More generally there is concern about the non-deterministic nature of Internet and Ethernet traffic and the resulting risk of using public, or even certain private, cloud services. If the data you are processing in the cloud happens to be diverted via another country with different standards of privacy legislation then nobody need be the wiser - unless it turns out that some of that data has been "leaked" to a foreign intelligence service or criminal gang and your customers, or their government, make a claim against you for not protecting the privacy of their data.
This problem is not new, what is new is the scale and scope of the problem. If a single large carrier, such as my own company, Tata Communications, is carrying all your data, then it will most likely have mechanisms across its network to define Classes of Service (CoS) for different classes of data and so be able to enforce suitable levels of protection and privacy, and that includes restricting traffic to specific routes across the network. Note that these requirements can be quite complex: for example the customer who expresses a strong preference for the way data is routed under normal operating conditions, but recognises that, when the going gets tough, it is more important to ensure certain data's arrival than the how it gets there, while other 'sensitive' data would be better lost than take a dangerous route.

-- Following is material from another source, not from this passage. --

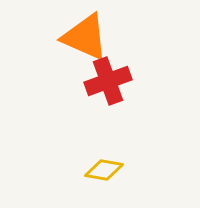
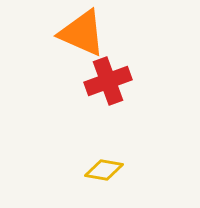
orange triangle: moved 3 px left, 4 px up
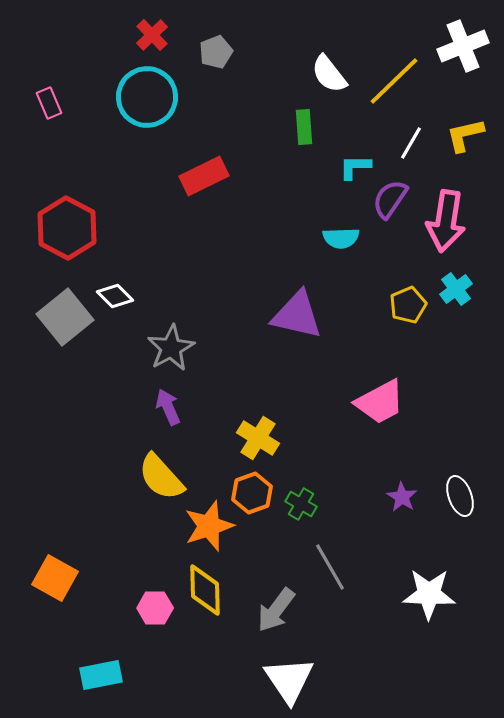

But what would be much more problematic would be to extend this level of control across two or more service provider networks. We do not yet have common global standards for end-to-end privacy and security and certainly not in such detail. Whether the networks are linked to extend coverage, or run in parallel to provide redundancy, the providers who are probably using different technologies do not yet have common standards to ensure consistent protection.
Is SDN the answer?
SDN could play an important role in resolving these issues. SDN provides a distinct control layer and a central controller that would enable packets containing different types of data to be forwarded according to specific rules - such as not crossing international boundaries, or being restricted to preferred routes unless specific situations arise.
This looks like the complete answer, until you dig a bit deeper. Firstly it would add a massive computational burden to the control system. Once we start routing traffic according to the content of each packet in the already dynamic SDN network environment, then we are taking the technology way beyond anything currently possible. Then consider what happens when you route data between providers: Tata would not want its SDN to be subject to a Verizon controller, nor vice versa, so we would need a very complex handshake agreement between the two networks to maintain consistent service.